But with that plan won't you get slaughtered with taxes when RMDs start?
The benefit of compounding of retirement accounts is popular misconception.
For example, let's say that you have $100,000 in a tIRA and $22,000 in taxable.
One option is to do a $100,000 Roth conversion and use the $22,000 in taxable to pay the tax. Let's say that the $100,000 grows at 7% annually... in 10 years you have $196,715 that can be withdrawn tax free. [$196,715 = $100,000 *(1+7%)^10]
The other option is to let both accounts ride. After 10 years the tIRA grows to $196,715 and when withdrawn results in a tax of $43,277 at 22%. Meanwhile, the $22,000 in taxable grows to $37,437 so you only have $190,875 to spend. [$37,437 = $22,000*(1+7%*(1-22%))^10]
The difference is that the growth of the $22,000 in taxable gets taxed over the 10 years so it doesn't grow as much.

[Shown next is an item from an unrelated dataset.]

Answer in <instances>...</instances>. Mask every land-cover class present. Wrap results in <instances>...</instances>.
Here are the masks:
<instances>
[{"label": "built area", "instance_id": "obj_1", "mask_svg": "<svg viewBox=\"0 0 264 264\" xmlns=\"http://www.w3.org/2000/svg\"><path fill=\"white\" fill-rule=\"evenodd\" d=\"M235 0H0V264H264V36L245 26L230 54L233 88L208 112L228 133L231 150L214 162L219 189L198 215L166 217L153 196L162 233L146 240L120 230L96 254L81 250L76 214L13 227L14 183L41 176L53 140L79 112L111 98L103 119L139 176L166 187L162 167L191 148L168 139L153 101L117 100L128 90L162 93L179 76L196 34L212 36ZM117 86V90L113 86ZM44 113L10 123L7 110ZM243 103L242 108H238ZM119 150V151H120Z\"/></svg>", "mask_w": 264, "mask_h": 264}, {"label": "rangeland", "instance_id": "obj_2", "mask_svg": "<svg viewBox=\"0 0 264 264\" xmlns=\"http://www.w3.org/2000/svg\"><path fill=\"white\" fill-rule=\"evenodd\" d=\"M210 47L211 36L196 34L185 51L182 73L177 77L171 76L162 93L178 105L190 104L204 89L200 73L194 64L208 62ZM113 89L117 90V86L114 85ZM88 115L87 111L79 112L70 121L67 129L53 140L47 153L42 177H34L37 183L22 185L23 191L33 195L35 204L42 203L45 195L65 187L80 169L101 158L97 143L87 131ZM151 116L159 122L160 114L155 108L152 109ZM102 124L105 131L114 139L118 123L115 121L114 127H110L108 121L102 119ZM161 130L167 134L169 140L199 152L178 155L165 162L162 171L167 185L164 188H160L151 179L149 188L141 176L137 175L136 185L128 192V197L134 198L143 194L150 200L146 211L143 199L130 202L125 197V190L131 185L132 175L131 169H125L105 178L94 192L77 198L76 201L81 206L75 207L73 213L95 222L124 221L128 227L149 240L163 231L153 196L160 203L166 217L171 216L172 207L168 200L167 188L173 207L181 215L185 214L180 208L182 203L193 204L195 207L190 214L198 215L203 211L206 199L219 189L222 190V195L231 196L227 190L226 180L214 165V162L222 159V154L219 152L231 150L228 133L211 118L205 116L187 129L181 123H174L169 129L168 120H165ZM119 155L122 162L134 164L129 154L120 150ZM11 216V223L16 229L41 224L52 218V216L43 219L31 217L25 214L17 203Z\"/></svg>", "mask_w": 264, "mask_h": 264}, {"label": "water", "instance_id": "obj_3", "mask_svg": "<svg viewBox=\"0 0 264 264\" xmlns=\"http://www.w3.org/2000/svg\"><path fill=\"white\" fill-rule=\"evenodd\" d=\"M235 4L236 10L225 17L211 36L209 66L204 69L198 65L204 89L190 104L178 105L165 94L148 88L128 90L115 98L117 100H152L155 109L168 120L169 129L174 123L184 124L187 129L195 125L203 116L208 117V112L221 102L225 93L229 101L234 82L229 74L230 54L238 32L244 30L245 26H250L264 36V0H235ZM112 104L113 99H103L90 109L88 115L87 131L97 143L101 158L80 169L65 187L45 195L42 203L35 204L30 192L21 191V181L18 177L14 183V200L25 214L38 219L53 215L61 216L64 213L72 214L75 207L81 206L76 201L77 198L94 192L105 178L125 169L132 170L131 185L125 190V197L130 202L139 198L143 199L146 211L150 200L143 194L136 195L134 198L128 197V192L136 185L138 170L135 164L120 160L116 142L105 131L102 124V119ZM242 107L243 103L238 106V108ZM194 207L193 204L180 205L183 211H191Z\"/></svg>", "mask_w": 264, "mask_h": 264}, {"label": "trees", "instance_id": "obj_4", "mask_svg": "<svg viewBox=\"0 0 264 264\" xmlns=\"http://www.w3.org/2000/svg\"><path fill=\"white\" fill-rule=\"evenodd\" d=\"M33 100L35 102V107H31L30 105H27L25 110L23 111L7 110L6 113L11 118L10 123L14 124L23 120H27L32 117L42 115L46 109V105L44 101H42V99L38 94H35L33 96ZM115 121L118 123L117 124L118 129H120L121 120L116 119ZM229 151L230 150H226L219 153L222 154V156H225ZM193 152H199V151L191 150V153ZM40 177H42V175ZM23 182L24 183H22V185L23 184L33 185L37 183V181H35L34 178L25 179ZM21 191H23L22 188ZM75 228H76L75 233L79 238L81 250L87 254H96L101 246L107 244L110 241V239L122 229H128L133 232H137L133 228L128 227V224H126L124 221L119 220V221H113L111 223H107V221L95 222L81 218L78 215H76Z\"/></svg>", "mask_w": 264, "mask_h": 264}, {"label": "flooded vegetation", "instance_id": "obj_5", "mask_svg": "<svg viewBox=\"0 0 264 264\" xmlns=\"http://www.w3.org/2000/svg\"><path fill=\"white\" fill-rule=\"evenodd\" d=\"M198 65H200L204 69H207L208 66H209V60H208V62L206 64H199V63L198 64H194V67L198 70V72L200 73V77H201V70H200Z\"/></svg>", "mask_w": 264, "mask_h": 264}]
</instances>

Even if the growth of the $22,000 was tax free, is would grow to $43,277 [$22,000*(1+7%)^10] and you would have $196,715 after paying taxes.
So that proves that the benefit of compounding of retirement accounts is a popular misconception. Compounding provides no benefit. The benefit of tax-deferred accounts comes solely from the difference in effective tax rates when contributed vs when withdrawn.